- _DIRECTIVE_: Carry on the description of the PyTorch DQN implementation below, starting right after its final sentence.

This repository contains an implementation of the original Deep Q-Network (DQN) learning algorithm using PyTorch. DQN introduced a significant advancement in reinforcement learning by combining Q-learning with deep neural networks to handle high-dimensional state spaces, such as those encountered in video games.

The core idea of DQN is to approximate the Q-value function, which estimates the expected future rewards for taking a certain action in a given state. To achieve this, DQN employs a neural network to predict Q-values and uses experience replay to break the correlation between consecutive experiences, improving training stability. Additionally, it uses a separate target network to compute the target Q-values, which are periodically updated to stabilize training by providing a more consistent target.

The implementation is tested against various Atari environments from the Gymnasium library, which are designed for vectorized, efficient processing. A custom preprocessing wrapper is included to prepare the frames, in line with the approach described in the original DQN paper, including techniques like frame stacking and reward clipping. For the best results, using the 'NoFrameskip' versions of these environments is recommended.

- _INPUT DATA_:
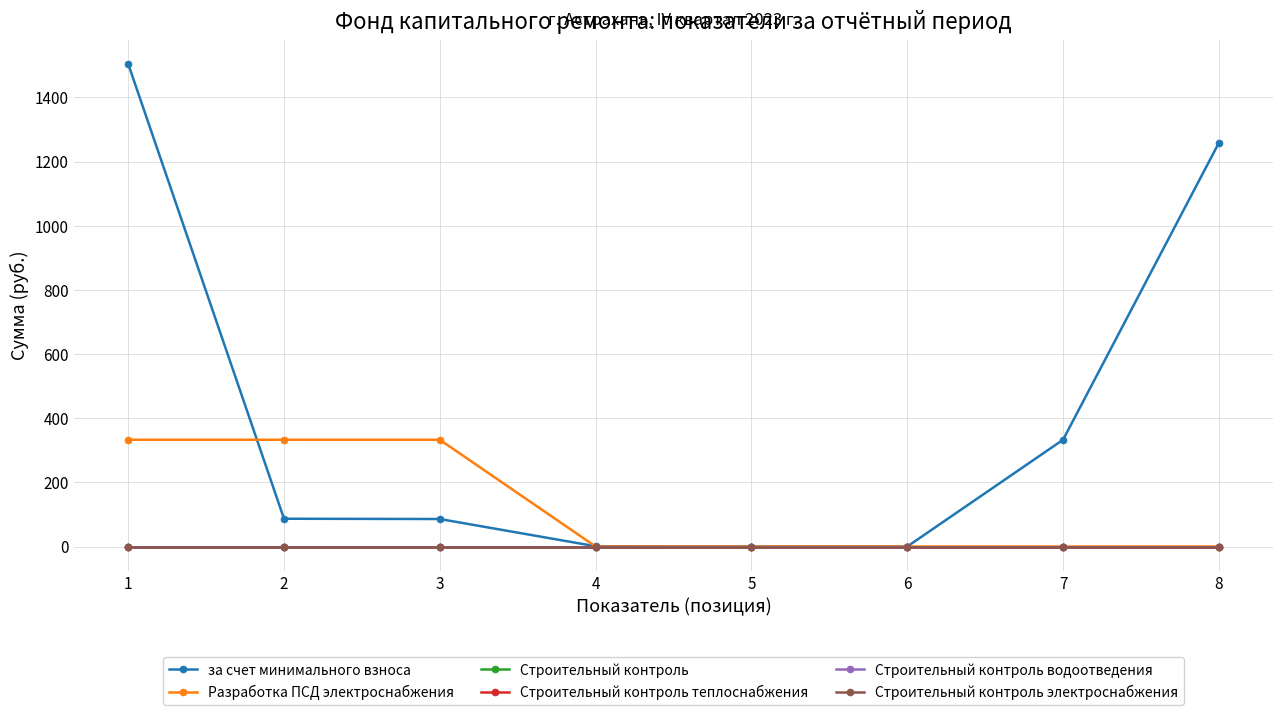

Is the value of Строительный контроль водоотведения at 3 greater than the value of Разработка ПСД электроснабжения at 7?

No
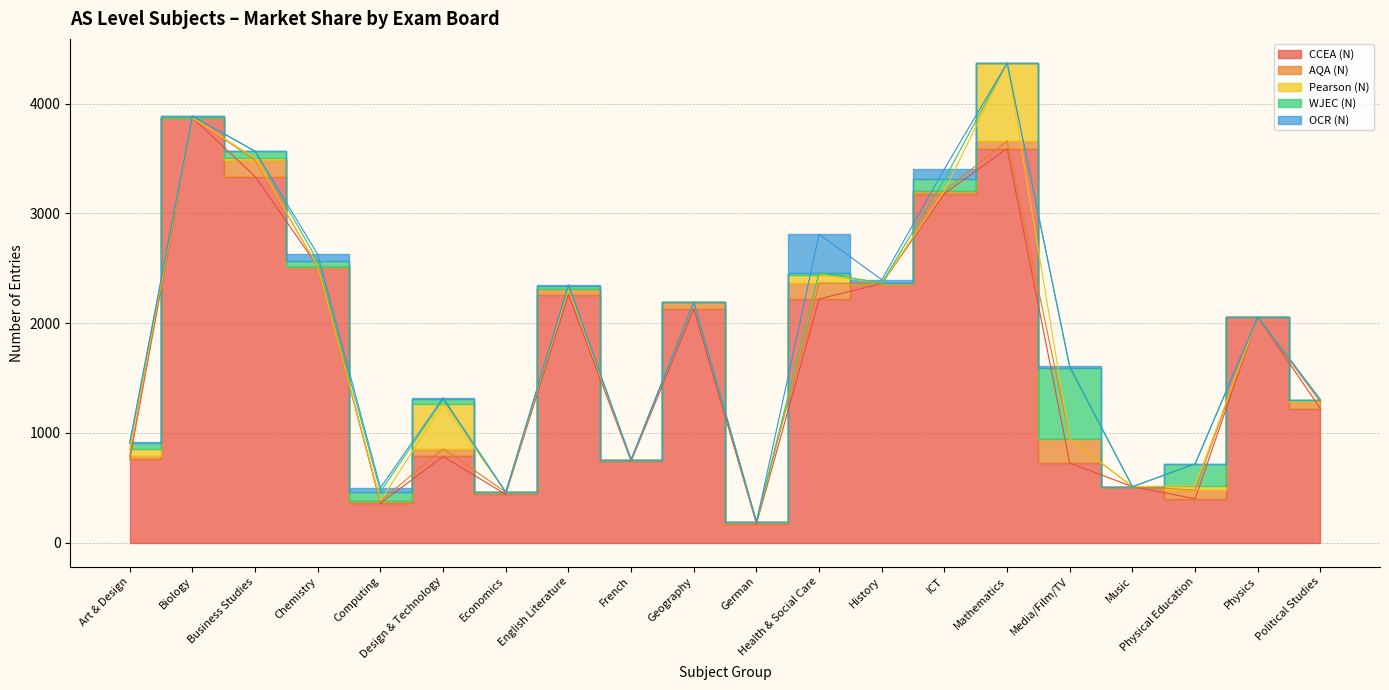

True or false: OCR (N) and Pearson (N) cross at least once.

True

- _EXPECTED ANSWER_:
Setup

Required Dependencies

It's recommended to use a Conda environment to manage dependencies and avoid conflicts. You can create and activate a new Conda environment with the following commands:

conda create -n dqn_env python=3.11
conda activate dqn_env

After activating the environment, install the required dependencies using:

pip install -r requirements.txt

Running the Algorithm

You can run the algorithm on any supported Gymnasium environment with a discrete action space using the following command:

python main.py --env 'MsPacmanNoFrameskip-v4'

Command-Line Arguments

  • Environment Selection: Use -e or --env to specify the Gymnasium environment. The default is None, so you must specify an environment.

    Example:

    python main.py --env 'PongNoFrameskip-v4'
  • Number of Learning Steps: Use --n_steps to define how many training steps the agent should undergo. The default is 100,000 steps.

    Example:

    python main.py --env 'BreakoutNoFrameskip-v4' --n_steps 200000
  • Parallel Environments: Use --n_envs to specify the number of parallel environments to run during training. The default is 32 environments, optimizing the training process.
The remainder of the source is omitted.